-- Opening Marker --

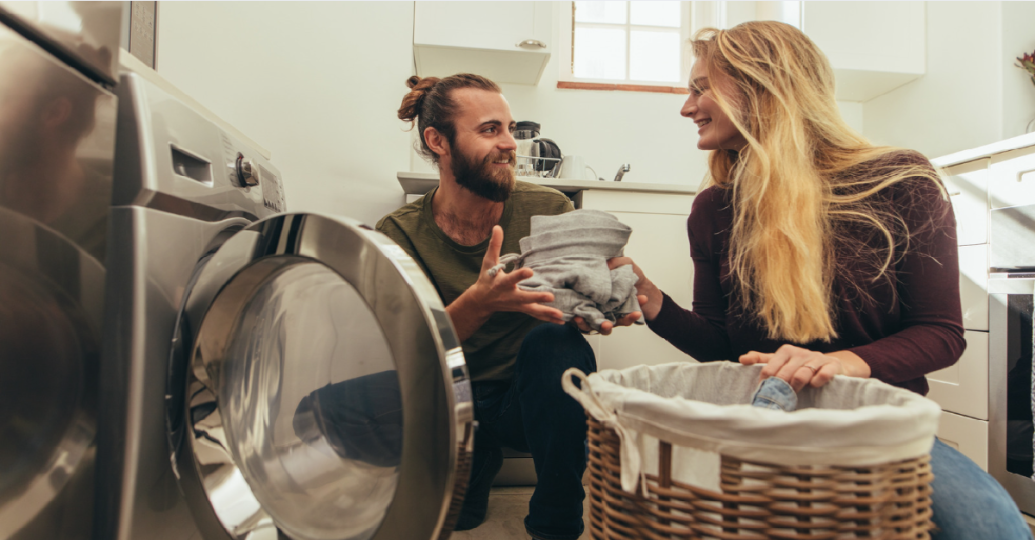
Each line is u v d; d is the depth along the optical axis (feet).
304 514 2.34
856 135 3.00
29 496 1.88
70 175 1.87
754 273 2.96
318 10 6.06
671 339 3.18
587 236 2.55
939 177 2.72
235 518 2.26
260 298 2.43
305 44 6.04
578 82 7.25
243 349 2.49
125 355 2.08
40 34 1.76
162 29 5.83
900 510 1.48
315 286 2.41
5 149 1.65
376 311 1.88
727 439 1.45
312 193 6.03
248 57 5.96
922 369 2.39
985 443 4.89
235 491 2.32
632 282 2.59
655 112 7.34
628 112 7.30
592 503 1.90
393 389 2.30
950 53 6.77
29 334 1.83
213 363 2.38
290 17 6.02
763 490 1.44
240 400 2.48
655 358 5.37
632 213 5.57
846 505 1.42
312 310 2.46
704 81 3.29
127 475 2.06
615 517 1.71
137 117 2.15
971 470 2.07
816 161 2.97
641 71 7.74
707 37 3.50
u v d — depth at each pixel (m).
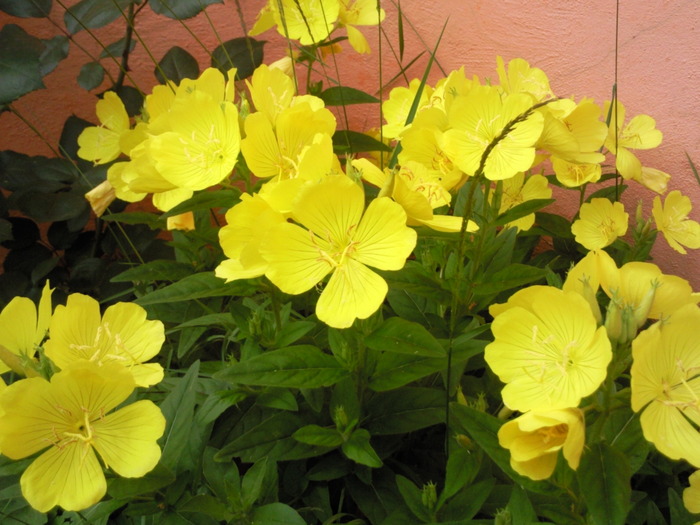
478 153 0.34
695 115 0.48
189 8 0.49
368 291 0.28
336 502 0.39
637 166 0.44
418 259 0.43
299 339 0.38
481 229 0.36
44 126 0.59
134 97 0.53
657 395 0.25
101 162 0.46
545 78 0.41
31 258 0.57
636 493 0.35
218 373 0.31
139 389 0.38
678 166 0.50
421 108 0.40
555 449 0.24
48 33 0.57
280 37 0.56
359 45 0.47
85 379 0.26
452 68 0.55
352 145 0.46
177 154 0.33
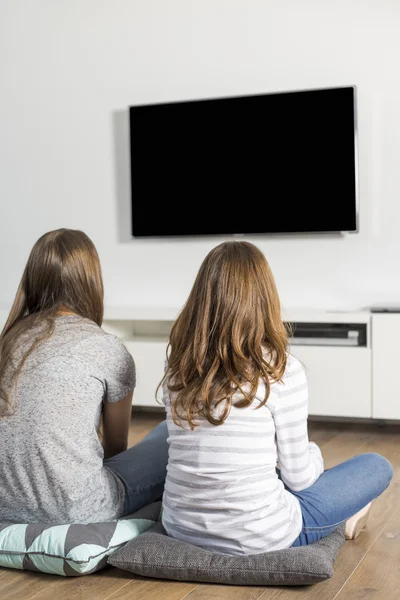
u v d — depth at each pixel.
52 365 1.88
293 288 3.97
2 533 1.90
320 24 3.82
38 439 1.86
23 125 4.41
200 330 1.74
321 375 3.65
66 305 1.97
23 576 1.87
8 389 1.89
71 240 1.99
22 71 4.38
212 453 1.71
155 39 4.11
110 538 1.87
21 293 2.02
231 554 1.77
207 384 1.70
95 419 1.95
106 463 2.08
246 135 3.95
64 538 1.83
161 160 4.11
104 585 1.80
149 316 3.94
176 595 1.73
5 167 4.46
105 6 4.18
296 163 3.87
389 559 1.94
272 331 1.74
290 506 1.79
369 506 2.10
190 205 4.09
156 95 4.13
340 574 1.84
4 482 1.91
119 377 1.97
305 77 3.86
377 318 3.54
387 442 3.41
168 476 1.84
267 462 1.74
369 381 3.58
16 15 4.36
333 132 3.78
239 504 1.72
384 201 3.78
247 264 1.76
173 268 4.19
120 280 4.30
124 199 4.25
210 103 3.99
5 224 4.49
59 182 4.37
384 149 3.76
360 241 3.84
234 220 4.02
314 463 1.90
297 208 3.89
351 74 3.79
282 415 1.73
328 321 3.64
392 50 3.71
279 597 1.71
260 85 3.94
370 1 3.73
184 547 1.79
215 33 4.00
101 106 4.24
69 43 4.27
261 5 3.91
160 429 2.28
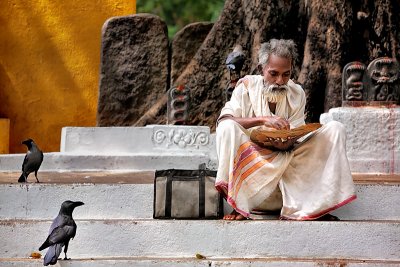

-- Closing Marker --

◆ **About this exercise**
If a record holds a picture, leave the picture out and print everything else exactly.

◆ **Response box**
Each line is u v d; d is the depth along the optical axis (feet).
304 514 2.34
856 135 3.00
29 496 1.88
70 175 1.87
754 273 2.96
318 10 6.06
671 339 3.18
587 236 2.55
939 177 2.72
235 518 2.26
260 298 2.43
305 44 6.04
578 82 7.25
243 349 2.49
125 355 2.08
40 34 1.76
162 29 5.83
900 510 1.48
315 286 2.41
5 149 1.65
376 311 1.88
727 439 1.45
312 193 6.03
248 57 5.96
922 369 2.39
985 443 4.89
235 491 2.32
632 282 2.59
655 112 7.34
628 112 7.30
592 503 1.90
393 389 2.30
950 53 6.77
29 334 1.83
213 363 2.38
290 17 6.02
763 490 1.44
240 400 2.48
655 358 5.37
632 213 5.57
846 505 1.42
312 310 2.46
704 81 3.29
127 475 2.06
615 517 1.71
137 117 2.15
971 470 2.07
816 161 2.97
641 71 7.74
707 37 3.50
u v d — depth at each pixel (m).
478 153 0.34
695 115 0.48
189 8 0.49
368 291 0.28
336 502 0.39
637 166 0.44
418 259 0.43
299 339 0.38
481 229 0.36
44 126 0.59
134 97 0.53
657 395 0.25
101 162 0.46
545 78 0.41
31 258 0.57
636 493 0.35
218 373 0.31
139 389 0.38
678 166 0.50
421 108 0.40
555 449 0.24
48 33 0.57
280 37 0.56
359 45 0.47
85 379 0.26
452 68 0.55
352 145 0.46
177 154 0.33
u v d — depth at each pixel.
52 365 1.88
293 288 3.97
2 533 1.90
320 24 3.82
38 439 1.86
23 125 4.41
200 330 1.74
321 375 3.65
66 305 1.97
23 576 1.87
8 389 1.89
71 240 1.99
22 71 4.38
212 453 1.71
155 39 4.11
110 538 1.87
21 293 2.02
231 554 1.77
207 384 1.70
95 419 1.95
106 463 2.08
246 135 3.95
64 538 1.83
161 160 4.11
104 585 1.80
149 316 3.94
176 595 1.73
5 167 4.46
105 6 4.18
296 163 3.87
389 559 1.94
272 331 1.74
290 506 1.79
369 506 2.10
190 205 4.09
156 95 4.13
340 574 1.84
4 482 1.91
119 377 1.97
305 77 3.86
377 318 3.54
387 442 3.41
168 476 1.84
267 462 1.74
369 381 3.58
16 15 4.36
333 132 3.78
239 504 1.72
384 201 3.78
247 264 1.76
173 268 4.19
120 280 4.30
124 199 4.25
210 103 3.99
5 224 4.49
59 182 4.37
384 149 3.76
360 241 3.84
234 220 4.02
314 463 1.90
297 208 3.89
351 74 3.79
282 415 1.73
328 321 3.64
392 50 3.71
279 597 1.71
260 85 3.94
370 1 3.73
184 547 1.79
215 33 4.00
101 106 4.24
69 43 4.27
261 5 3.91
160 429 2.28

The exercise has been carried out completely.